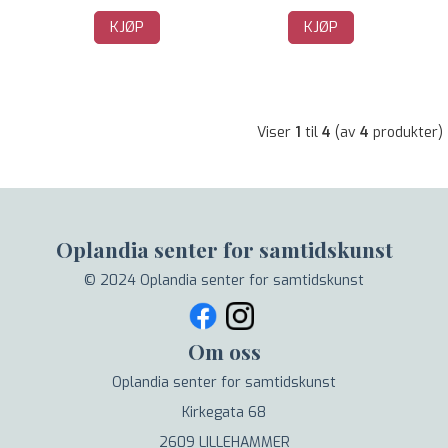
KJØP
KJØP
Viser
1
til
4
(av
4
produkter)
Oplandia senter for samtidskunst
© 2024 Oplandia senter for samtidskunst
Om oss
Oplandia senter for samtidskunst
Kirkegata 68
2609 LILLEHAMMER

* Task details *
Keeping every word as it is, write out all the data and omit the pictures.

* Reply *
KJØP
KJØP
Viser
1
til
4
(av
4
produkter)
Oplandia senter for samtidskunst
© 2024 Oplandia senter for samtidskunst
Om oss
Oplandia senter for samtidskunst
Kirkegata 68
2609 LILLEHAMMER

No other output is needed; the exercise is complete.